Il a voulu, alors que d’autres routes étaient utilisées à cette époque, reprendre « l’itinéraire jacobéen de toujours, celui du temps des premiers pèlerinages » et il détaille avec précision les localités traversées.
Mais en 1670 le réseau hospitalier de la région n’existe plus : St Jaume a été détruit, St Baudile est en ruine. Les pèlerins, sauf désir de retour aux sources, n’empruntent plus notre route. Les papes sont rentrés à Rome depuis longtemps et la région a été ravagée par les armées : guerre d’Italie d’abord sous Louis XII et François Ier puis guerres de religion précédées par l’anéantissement des vaudois de Provence par ordre de François Ier.
Domenico Laffi écrit à propos de son passage à Séderon : « aussi pour boire, poussés par la soif, nous avons lié nos bâtons bout à bout et avons attaché un chapeau à une extrémité, et ainsi nous avons puisé de l’eau. »

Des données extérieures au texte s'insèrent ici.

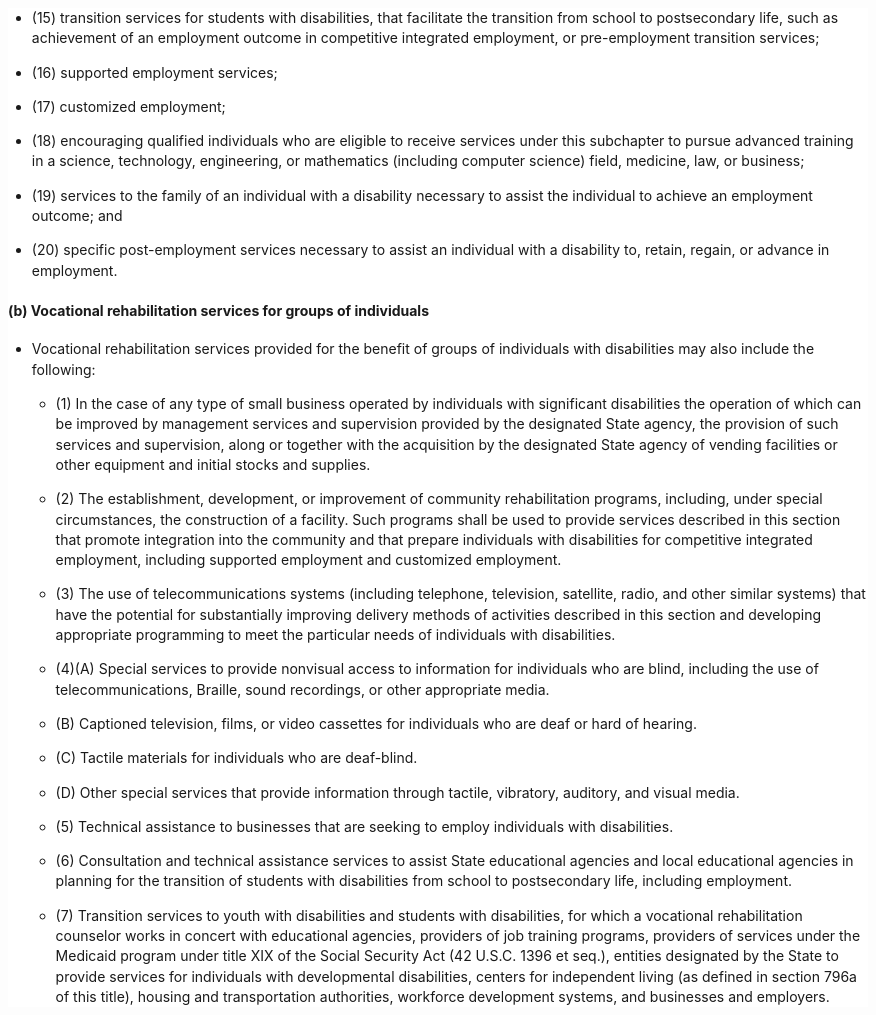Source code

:   * (15) transition services for students with disabilities, that facilitate the transition from school to postsecondary life, such as achievement of an employment outcome in competitive integrated employment, or pre-employment transition services;

  * (16) supported employment services;

  * (17) customized employment;

  * (18) encouraging qualified individuals who are eligible to receive services under this subchapter to pursue advanced training in a science, technology, engineering, or mathematics (including computer science) field, medicine, law, or business;

  * (19) services to the family of an individual with a disability necessary to assist the individual to achieve an employment outcome; and

  * (20) specific post-employment services necessary to assist an individual with a disability to, retain, regain, or advance in employment.

#### (b) Vocational rehabilitation services for groups of individuals
* Vocational rehabilitation services provided for the benefit of groups of individuals with disabilities may also include the following:

  * (1) In the case of any type of small business operated by individuals with significant disabilities the operation of which can be improved by management services and supervision provided by the designated State agency, the provision of such services and supervision, along or together with the acquisition by the designated State agency of vending facilities or other equipment and initial stocks and supplies.

  * (2) The establishment, development, or improvement of community rehabilitation programs, including, under special circumstances, the construction of a facility. Such programs shall be used to provide services described in this section that promote integration into the community and that prepare individuals with disabilities for competitive integrated employment, including supported employment and customized employment.

  * (3) The use of telecommunications systems (including telephone, television, satellite, radio, and other similar systems) that have the potential for substantially improving delivery methods of activities described in this section and developing appropriate programming to meet the particular needs of individuals with disabilities.

  * (4)(A) Special services to provide nonvisual access to information for individuals who are blind, including the use of telecommunications, Braille, sound recordings, or other appropriate media.

  * (B) Captioned television, films, or video cassettes for individuals who are deaf or hard of hearing.

  * (C) Tactile materials for individuals who are deaf-blind.

  * (D) Other special services that provide information through tactile, vibratory, auditory, and visual media.

  * (5) Technical assistance to businesses that are seeking to employ individuals with disabilities.

  * (6) Consultation and technical assistance services to assist State educational agencies and local educational agencies in planning for the transition of students with disabilities from school to postsecondary life, including employment.

  * (7) Transition services to youth with disabilities and students with disabilities, for which a vocational rehabilitation counselor works in concert with educational agencies, providers of job training programs, providers of services under the Medicaid program under title XIX of the Social Security Act (42 U.S.C. 1396 et seq.), entities designated by the State to provide services for individuals with developmental disabilities, centers for independent living (as defined in section 796a of this title), housing and transportation authorities, workforce development systems, and businesses and employers.
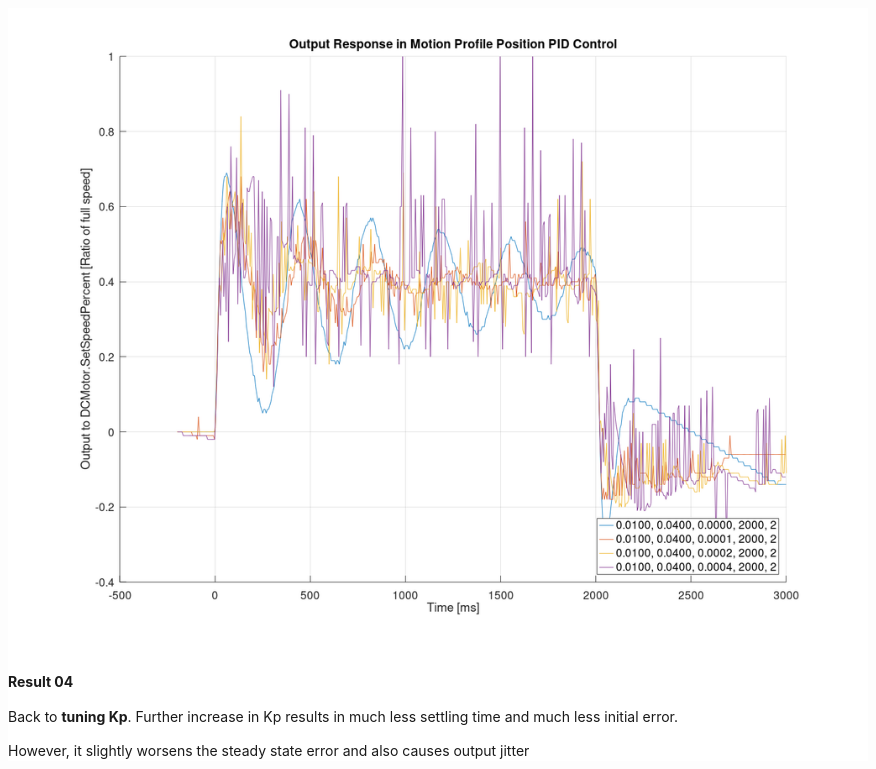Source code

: ![result_03_output](results/Motor_07_PID_MotionProfile/result_03_output.png)

**Result 04**

Back to **tuning Kp**. Further increase in Kp results in much less settling time and much less initial error.

However, it slightly worsens the steady state error and also causes output jitter
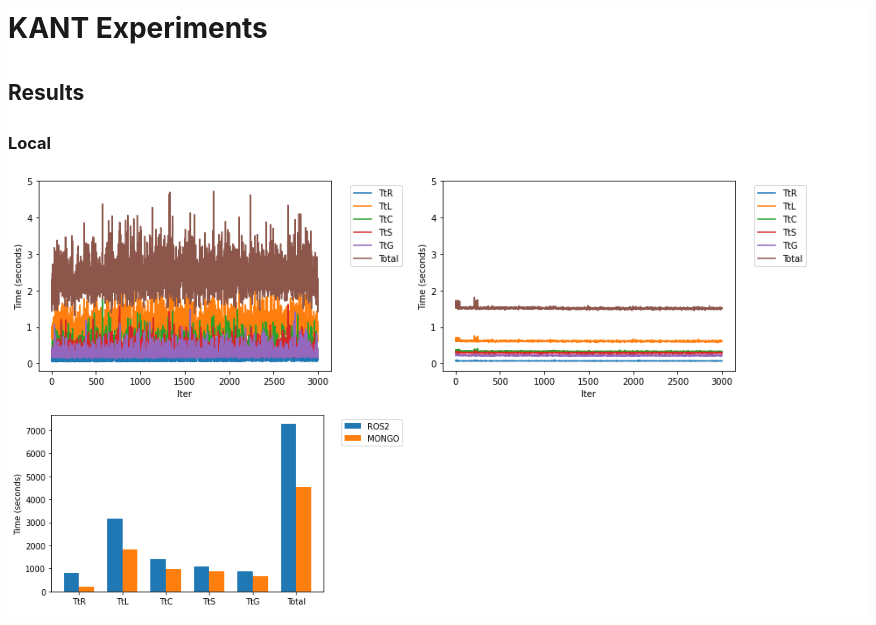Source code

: # KANT Experiments

## Results

### Local

<p float="left">
  <img src="results/local/ros2.png" width="400" title="ROS 2"/>
  <img src="results/local/mongo.png" width="400" title="MongoDB"/> 
  <img src="results/local/ros2_mongo.png" width="400"/>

Il écrit aussi : « Nous restâmes en ce lieu la nuit dans une auberge à moitié détruite par les éboulements de la montagne, parce qu’il y tombe souvent des pierres de grandeur démesurée qui démolissent les maisons. A cause de cela, nous y restâmes mal volontiers et nous ne dormîmes point de la nuit à cause de la peur qu’il ne tombât quelque pierre. »
Y-a-t-il trace dans les archives de Séderon d’éboulements à cette époque ?
Dans le détail de l’itinéraire, il cite des noms de lieux anciens dont certains ont disparu comme Sarsa et San Lazaro entre Tallard et Séderon, mais Orpierre n’est pas cité. Après Séderon ils passent par Sault qu’ils visitent rapidement puis gagnent Mormoiron, Carpentras, Triangue (?) et Avignon.
Ces descriptions posent deux problèmes : celui des routes et celui des lieux d’étapes.
Les routes anciennes de la région font actuellement l’objet de recherches. La carte de Cassini d’avant la Révolution indique les routes qui étaient utilisées depuis de nombreux siècles. Elle montre un tracé venant d’Eygalayes, traversant la Méouge à St Jaume et remontant à flanc de montagne vers Notre-Dame-la-Brune jusqu’à Séderon.
Celles que nous utilisons actuellement sont relativement récentes ; elles ne datent que du 19° siècle.
Retrouver des textes décrivant les lieux d’accueil des pèlerins à Séderon est plus problématique.
Pour l’instant j’ai axé volontairement mon exposé sur le pèlerinage, les généralités permettant de situer Séderon sur cette route, les certitudes de cette étape attestée par des documents anciens. Ce n’est que le début d’une longue recherche à laquelle participeront, je n’en doute pas, de nombreux membres de notre Association.